Cutting the Defense Forces Orchestra is a protest against standing together
Although the no-confidence vote is targeted towards Kaja Kallas, Helme thinks that the Minister of Defense, Kalle Laanet (Reform) is also worthy of same.
"He didn't stand for his area of business behind the government's table and when he was appointed to make the cuts decisions, he didn't think the decisions through. He has let his employees bring ideas to the table about which he doesn't have in-depth information. This idea is basically a protest against the cut plans. These kinds of cuts are the hardest to sell to the public."
Helme was referring to recent reports that the defense forces' military orchestra may be disbanded or merged with the police orchestra, as a cost-savings measure.
In Helme's opinion, the commander of the Estonian Defense Forces (EDF), Martin Herem, is also unworthy of his position.
'Our political group in Narva is a curiosity'
Regarding Larissa Olenina, Russia's Victory Day activist, joining Narva's EKRE political group, Helme said that they are not planning to accept her into the party.
"EKRE's political group in Narva is a curio. During the last elections, we didn't participate," Helme said.
"Olenina says she likes the conservative family policy, the conservative immigration policy and our position on the energy industry," he added.
The largely Russian-speaking eastern Estonian town has long been a Center Party stronghold, but Center has been losing support nationwide, including from the Russian-speaking populace. Some of the latter are thought to have become supporters of the socially-conservative EKRE.
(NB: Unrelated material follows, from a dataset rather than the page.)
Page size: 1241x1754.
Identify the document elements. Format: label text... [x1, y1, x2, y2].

'Drinks in the car' scandal won't stop Ratas from running for president
When asked whether the "drinks in the car" scandal surrounding the former Prime Minister Jüri Ratas (Center) reportedly extreme expenses on gifts, dinners, personal meetings and drinks during his time as prime minister put to bed any thoughts of Jüri Ratas as a possible candidate for president, Helme said he thought not.
"I don't think so. But I will clearly put it in the context we have in today's government. When this government was made, it was formed by a very small circle of people, and the information about what was agreed for the presidency is known by a very small circle of people. But as far as a wider circle of people know, the Center Party nominates a candidate and, if that candidate is suitable, the Reform Party supports him, and if they both support him, there is an approximate chance that the person will be elected president. Not at the Riigikogu, but via the electoral college," Helme said.
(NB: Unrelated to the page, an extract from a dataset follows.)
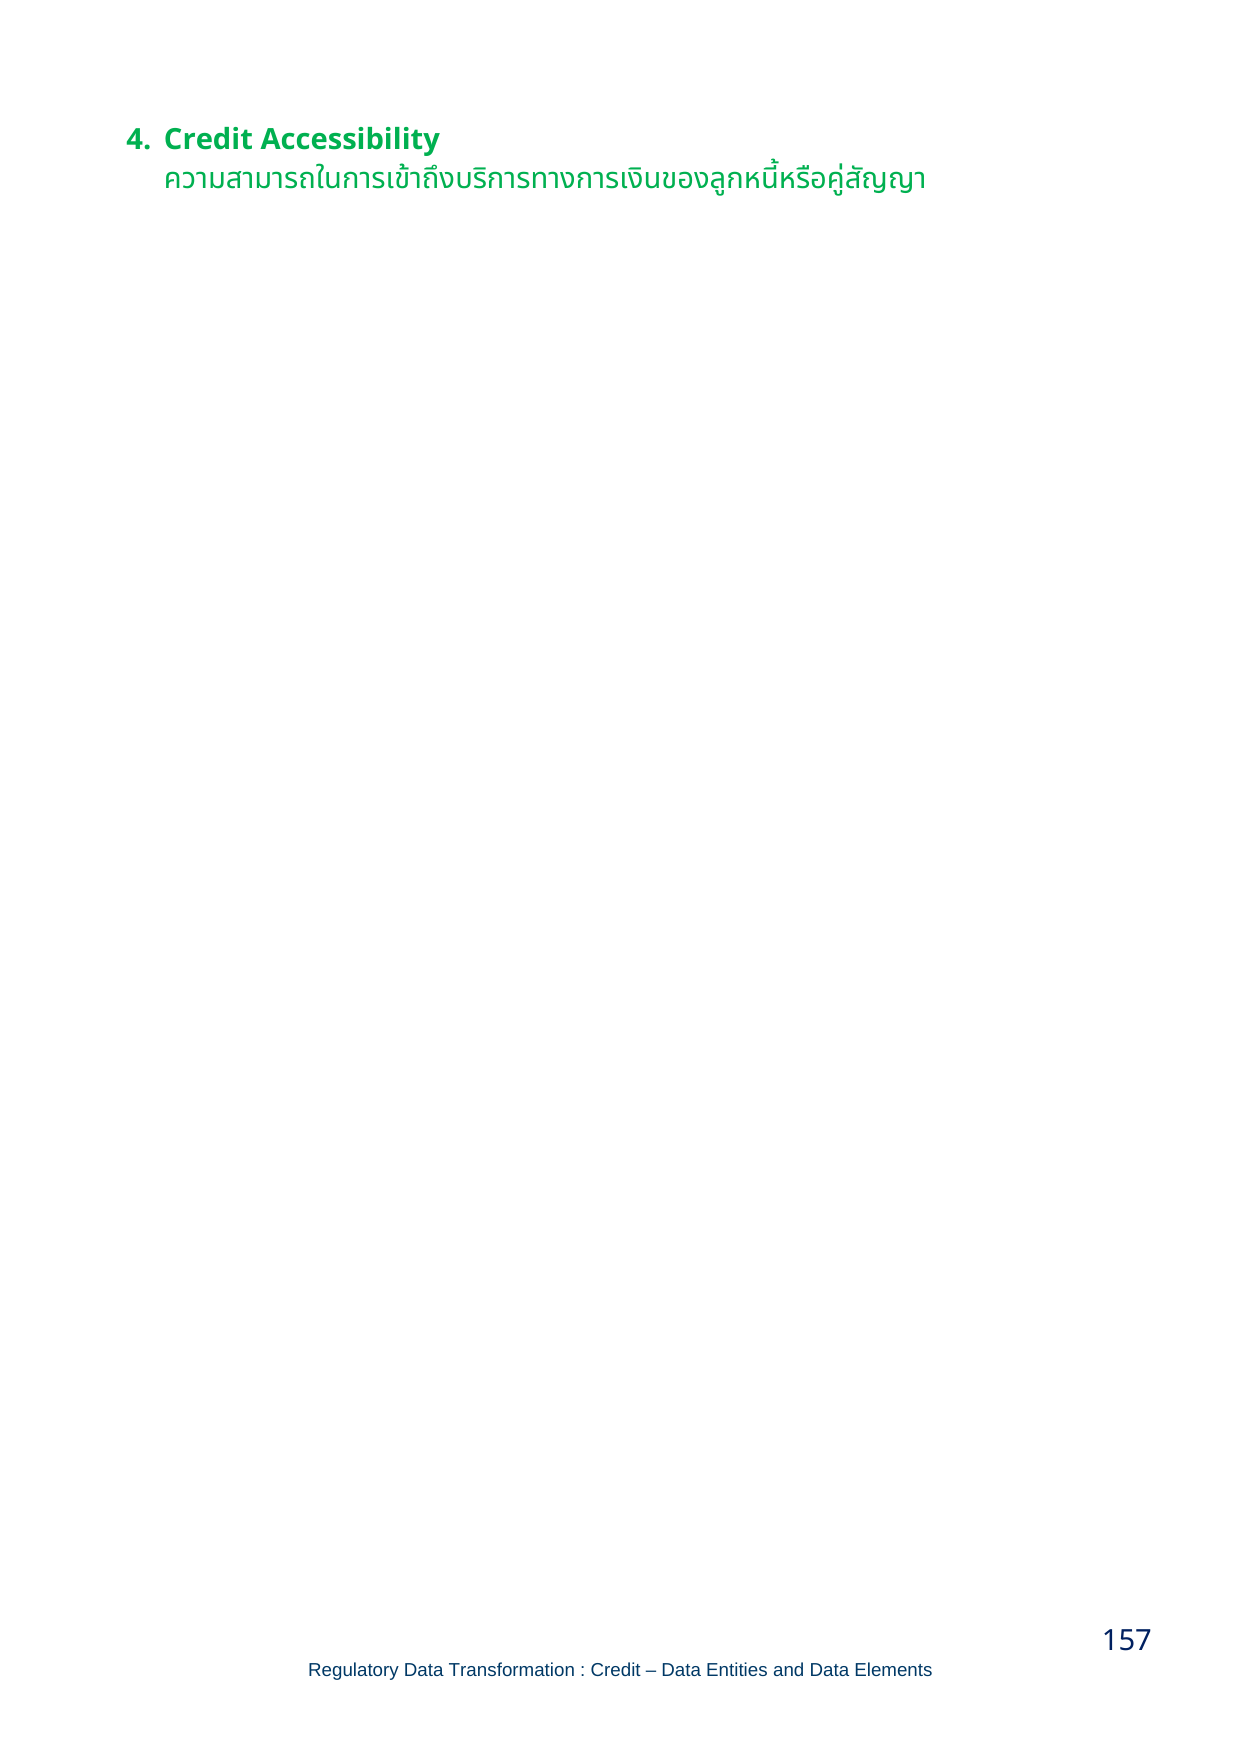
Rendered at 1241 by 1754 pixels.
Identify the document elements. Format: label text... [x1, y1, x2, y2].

list Credit Accessibility [126, 118, 1152, 158]
list ความสามารถในการเข้าถึงบริการทางการเงินของลูกหนี้หรือคู่สัญญา [164, 158, 1152, 202]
"It can be seen that the Center Party is thinking of one very specific candidate, and it can also be seen that the Reform Party wants the Center Party to nominate someone else," he said.
Jüri Ratas has not publicly declared any intention to run, or not to run, in autumn's presidential elections, but has been widely tipped to do so. Incumbent Kersti Kaljulaid has hinted that she might stand for a second, consecutive five-year term.